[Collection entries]
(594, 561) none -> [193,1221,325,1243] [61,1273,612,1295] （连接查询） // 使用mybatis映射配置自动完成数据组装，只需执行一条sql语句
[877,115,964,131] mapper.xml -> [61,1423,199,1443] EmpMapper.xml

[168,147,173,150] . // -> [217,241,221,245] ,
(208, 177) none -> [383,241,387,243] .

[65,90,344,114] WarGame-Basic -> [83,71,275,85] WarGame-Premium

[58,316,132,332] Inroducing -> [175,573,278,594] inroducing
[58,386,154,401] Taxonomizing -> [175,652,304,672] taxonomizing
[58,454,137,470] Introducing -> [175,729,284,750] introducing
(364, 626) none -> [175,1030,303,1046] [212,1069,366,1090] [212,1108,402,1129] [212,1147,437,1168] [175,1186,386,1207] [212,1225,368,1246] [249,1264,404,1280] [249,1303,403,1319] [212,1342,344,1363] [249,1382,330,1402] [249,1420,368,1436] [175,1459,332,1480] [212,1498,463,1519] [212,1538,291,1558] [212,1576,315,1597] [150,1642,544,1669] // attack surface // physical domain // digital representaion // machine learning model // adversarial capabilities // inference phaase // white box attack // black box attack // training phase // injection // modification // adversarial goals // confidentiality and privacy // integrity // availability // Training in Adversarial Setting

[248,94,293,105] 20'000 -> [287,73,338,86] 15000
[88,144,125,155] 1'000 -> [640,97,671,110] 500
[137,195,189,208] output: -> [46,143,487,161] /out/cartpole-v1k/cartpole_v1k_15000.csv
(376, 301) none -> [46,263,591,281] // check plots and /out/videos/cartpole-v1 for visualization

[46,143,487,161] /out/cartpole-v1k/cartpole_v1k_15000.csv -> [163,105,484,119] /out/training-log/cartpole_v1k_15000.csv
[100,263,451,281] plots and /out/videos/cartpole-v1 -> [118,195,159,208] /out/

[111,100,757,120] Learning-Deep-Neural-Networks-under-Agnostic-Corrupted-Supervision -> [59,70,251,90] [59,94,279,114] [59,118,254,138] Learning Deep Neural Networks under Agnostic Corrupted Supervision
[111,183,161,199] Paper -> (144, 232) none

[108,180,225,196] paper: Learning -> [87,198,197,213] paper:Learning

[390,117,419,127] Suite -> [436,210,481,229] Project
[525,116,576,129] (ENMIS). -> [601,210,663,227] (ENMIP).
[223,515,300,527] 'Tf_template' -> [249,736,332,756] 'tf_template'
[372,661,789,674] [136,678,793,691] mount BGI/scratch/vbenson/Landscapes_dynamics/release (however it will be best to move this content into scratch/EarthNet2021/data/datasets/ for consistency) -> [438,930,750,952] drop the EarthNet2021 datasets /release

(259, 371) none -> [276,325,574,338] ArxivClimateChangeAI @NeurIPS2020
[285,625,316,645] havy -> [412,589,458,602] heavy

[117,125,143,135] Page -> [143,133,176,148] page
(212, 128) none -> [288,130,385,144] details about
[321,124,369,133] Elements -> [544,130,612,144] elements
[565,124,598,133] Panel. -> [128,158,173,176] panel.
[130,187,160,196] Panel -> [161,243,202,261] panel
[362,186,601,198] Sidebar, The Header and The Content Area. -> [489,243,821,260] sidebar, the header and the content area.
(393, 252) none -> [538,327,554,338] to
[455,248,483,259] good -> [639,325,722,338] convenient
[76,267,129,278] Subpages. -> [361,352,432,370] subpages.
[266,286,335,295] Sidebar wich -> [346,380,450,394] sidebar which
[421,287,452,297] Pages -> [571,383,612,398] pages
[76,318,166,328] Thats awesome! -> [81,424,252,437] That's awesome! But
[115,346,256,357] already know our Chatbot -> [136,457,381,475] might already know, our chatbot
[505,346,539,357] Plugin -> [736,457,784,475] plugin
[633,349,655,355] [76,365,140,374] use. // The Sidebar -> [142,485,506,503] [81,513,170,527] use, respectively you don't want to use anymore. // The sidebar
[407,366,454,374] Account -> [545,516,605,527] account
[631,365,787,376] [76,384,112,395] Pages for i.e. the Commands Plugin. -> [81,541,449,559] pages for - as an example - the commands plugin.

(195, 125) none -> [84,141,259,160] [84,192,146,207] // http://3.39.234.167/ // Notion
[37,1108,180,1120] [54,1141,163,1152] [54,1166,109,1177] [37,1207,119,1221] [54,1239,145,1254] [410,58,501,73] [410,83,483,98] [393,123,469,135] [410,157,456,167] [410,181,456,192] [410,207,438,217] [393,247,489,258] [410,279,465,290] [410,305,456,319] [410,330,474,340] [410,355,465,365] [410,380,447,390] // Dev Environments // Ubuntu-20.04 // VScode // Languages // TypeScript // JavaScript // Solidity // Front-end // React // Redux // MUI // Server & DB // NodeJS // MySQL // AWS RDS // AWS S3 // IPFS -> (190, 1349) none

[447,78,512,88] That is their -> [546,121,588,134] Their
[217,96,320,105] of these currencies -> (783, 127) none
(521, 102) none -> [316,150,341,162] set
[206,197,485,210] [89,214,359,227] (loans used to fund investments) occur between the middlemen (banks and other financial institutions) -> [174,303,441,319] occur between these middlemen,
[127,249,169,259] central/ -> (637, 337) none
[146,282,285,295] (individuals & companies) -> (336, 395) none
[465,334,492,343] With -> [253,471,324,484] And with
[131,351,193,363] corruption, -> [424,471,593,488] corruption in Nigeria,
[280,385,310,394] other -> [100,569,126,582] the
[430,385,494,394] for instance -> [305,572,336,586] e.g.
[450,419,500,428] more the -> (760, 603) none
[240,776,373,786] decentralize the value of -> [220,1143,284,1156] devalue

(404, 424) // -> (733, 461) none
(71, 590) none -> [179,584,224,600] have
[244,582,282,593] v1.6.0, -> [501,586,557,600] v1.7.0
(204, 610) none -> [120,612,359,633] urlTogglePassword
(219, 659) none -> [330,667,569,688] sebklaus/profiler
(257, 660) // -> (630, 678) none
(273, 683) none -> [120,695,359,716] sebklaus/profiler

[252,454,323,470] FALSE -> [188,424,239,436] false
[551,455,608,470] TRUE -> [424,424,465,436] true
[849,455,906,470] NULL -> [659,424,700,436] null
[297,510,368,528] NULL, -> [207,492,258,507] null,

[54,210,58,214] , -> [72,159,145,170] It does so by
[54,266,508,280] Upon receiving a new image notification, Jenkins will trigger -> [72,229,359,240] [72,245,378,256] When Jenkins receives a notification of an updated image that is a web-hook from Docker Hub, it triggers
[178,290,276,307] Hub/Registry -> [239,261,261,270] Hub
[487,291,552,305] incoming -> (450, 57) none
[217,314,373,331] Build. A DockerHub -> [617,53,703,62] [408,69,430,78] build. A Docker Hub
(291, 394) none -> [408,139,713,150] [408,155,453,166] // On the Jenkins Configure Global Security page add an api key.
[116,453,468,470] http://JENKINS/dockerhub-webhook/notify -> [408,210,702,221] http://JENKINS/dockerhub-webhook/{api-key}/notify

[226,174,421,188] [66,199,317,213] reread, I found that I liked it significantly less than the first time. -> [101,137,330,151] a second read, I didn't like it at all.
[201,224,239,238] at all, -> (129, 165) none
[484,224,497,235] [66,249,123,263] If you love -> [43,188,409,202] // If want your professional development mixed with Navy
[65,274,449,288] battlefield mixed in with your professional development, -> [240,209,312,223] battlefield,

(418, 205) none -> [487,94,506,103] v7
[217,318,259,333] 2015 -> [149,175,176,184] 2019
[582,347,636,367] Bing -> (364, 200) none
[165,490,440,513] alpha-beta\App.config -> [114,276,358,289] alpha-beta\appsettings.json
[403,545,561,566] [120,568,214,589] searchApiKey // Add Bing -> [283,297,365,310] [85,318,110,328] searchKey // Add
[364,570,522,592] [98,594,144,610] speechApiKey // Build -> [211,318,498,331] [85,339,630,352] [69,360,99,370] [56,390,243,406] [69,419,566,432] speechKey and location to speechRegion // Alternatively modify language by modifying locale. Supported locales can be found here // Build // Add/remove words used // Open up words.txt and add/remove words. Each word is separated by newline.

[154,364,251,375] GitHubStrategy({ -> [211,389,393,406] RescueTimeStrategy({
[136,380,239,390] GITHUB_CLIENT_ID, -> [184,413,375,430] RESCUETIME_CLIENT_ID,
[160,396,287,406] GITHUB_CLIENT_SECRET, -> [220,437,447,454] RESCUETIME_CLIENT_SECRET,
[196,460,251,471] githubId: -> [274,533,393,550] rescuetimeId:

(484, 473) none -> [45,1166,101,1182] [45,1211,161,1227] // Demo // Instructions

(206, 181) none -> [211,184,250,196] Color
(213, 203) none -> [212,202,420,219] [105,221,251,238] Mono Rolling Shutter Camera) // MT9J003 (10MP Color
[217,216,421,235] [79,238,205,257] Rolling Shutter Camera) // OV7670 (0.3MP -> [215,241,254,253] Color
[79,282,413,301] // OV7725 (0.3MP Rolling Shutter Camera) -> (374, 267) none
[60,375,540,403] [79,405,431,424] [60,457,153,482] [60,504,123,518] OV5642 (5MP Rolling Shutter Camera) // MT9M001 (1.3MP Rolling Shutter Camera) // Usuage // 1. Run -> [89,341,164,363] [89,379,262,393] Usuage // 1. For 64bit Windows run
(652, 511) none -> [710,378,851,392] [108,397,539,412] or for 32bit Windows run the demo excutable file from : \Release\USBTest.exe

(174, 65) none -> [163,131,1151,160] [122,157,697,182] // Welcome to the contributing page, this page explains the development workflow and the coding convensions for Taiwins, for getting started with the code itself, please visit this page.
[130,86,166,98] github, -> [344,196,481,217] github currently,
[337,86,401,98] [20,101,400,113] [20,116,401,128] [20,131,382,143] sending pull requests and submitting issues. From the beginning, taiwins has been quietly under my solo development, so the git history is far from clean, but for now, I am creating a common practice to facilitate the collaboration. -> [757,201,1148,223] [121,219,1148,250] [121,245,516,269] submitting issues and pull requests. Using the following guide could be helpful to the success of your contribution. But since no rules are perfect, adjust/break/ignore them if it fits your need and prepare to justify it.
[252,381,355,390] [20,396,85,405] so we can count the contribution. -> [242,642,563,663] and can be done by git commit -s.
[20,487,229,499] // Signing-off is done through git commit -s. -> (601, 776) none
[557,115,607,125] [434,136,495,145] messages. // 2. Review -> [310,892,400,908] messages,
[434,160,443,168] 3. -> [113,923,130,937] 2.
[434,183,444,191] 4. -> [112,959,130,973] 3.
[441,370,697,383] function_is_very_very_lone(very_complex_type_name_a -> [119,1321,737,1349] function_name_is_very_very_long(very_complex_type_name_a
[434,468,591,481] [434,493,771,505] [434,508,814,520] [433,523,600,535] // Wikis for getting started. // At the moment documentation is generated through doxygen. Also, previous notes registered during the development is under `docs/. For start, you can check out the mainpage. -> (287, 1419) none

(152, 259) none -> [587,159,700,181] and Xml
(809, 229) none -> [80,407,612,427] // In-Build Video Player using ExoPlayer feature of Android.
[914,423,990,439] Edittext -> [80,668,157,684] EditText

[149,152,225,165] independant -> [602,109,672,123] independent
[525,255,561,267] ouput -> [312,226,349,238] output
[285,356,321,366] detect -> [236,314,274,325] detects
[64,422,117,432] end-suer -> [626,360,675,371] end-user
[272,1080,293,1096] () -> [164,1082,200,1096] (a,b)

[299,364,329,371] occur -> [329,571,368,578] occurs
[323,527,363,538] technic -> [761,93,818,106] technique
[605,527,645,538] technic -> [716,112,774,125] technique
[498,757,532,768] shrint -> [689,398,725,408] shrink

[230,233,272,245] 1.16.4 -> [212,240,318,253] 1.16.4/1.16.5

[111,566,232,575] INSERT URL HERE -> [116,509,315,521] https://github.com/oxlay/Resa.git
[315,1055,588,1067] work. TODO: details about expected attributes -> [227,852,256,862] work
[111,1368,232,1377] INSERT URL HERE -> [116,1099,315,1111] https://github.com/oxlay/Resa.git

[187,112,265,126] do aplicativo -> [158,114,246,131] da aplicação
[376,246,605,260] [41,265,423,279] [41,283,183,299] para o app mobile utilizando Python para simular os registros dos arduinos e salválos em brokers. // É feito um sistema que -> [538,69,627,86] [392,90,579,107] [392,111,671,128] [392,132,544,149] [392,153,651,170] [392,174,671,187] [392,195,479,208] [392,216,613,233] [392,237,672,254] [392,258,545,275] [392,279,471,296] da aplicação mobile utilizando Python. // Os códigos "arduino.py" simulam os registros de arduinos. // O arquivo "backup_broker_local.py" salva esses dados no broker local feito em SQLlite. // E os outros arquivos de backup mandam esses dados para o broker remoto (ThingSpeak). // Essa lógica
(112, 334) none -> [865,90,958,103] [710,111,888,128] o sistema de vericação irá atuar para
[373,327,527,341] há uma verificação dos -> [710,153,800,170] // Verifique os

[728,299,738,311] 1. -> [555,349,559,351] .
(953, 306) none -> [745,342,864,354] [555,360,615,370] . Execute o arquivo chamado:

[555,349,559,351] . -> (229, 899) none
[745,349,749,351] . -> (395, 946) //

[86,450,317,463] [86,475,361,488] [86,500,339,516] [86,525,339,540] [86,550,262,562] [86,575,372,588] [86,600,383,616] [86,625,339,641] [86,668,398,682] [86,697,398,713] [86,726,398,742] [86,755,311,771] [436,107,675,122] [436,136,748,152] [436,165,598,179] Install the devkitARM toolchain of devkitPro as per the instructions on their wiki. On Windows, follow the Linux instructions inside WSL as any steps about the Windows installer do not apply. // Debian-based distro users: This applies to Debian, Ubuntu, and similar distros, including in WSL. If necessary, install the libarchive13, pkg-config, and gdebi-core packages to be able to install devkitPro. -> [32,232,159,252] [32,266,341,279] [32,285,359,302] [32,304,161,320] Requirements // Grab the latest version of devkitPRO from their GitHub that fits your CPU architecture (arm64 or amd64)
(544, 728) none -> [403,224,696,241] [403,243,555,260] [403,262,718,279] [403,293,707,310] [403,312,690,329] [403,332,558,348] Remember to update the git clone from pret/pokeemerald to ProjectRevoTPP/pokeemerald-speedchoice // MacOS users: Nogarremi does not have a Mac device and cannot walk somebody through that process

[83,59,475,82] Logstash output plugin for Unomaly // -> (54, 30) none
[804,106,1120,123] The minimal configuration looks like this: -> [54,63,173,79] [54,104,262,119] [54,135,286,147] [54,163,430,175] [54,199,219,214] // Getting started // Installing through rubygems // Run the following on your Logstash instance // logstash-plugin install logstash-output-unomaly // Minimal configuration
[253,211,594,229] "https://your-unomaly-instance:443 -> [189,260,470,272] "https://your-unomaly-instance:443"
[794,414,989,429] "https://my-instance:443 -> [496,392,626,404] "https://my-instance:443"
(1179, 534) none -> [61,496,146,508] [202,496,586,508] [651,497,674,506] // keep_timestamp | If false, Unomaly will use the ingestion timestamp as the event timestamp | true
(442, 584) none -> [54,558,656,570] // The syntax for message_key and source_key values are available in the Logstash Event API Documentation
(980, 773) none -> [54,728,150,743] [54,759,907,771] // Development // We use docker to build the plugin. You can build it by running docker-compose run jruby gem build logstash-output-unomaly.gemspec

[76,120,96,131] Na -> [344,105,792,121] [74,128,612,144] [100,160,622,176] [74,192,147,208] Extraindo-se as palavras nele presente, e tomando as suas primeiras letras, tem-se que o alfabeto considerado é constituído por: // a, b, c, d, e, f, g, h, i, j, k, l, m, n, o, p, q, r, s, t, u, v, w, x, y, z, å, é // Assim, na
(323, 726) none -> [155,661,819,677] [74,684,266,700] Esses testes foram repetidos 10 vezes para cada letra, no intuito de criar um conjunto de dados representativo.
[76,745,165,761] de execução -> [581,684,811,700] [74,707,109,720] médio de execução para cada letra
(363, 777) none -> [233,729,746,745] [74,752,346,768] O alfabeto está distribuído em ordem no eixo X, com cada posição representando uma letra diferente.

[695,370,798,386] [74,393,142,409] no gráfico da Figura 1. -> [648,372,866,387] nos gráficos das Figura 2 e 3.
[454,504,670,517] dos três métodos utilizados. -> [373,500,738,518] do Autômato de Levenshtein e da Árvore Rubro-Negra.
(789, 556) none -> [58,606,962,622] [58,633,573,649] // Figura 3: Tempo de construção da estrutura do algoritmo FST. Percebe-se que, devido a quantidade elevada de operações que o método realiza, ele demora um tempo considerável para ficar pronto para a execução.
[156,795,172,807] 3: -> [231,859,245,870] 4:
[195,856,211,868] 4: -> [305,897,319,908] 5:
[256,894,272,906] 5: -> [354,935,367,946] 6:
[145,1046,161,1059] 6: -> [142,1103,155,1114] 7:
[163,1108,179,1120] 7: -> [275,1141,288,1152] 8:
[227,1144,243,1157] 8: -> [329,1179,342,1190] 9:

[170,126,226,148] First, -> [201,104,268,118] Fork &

(EXERCISE BRIEF): Transcribe, exactly and without additions, the lines of the records above, beginning with the line that contains "(1179, 534) none" and ending with the line that contains "[76,120,96,131] Na ->", both included.

(EXERCISE ANSWER):
(1179, 534) none -> [61,496,146,508] [202,496,586,508] [651,497,674,506] // keep_timestamp | If false, Unomaly will use the ingestion timestamp as the event timestamp | true
(442, 584) none -> [54,558,656,570] // The syntax for message_key and source_key values are available in the Logstash Event API Documentation
(980, 773) none -> [54,728,150,743] [54,759,907,771] // Development // We use docker to build the plugin. You can build it by running docker-compose run jruby gem build logstash-output-unomaly.gemspec

[76,120,96,131] Na -> [344,105,792,121] [74,128,612,144] [100,160,622,176] [74,192,147,208] Extraindo-se as palavras nele presente, e tomando as suas primeiras letras, tem-se que o alfabeto considerado é constituído por: // a, b, c, d, e, f, g, h, i, j, k, l, m, n, o, p, q, r, s, t, u, v, w, x, y, z, å, é // Assim, na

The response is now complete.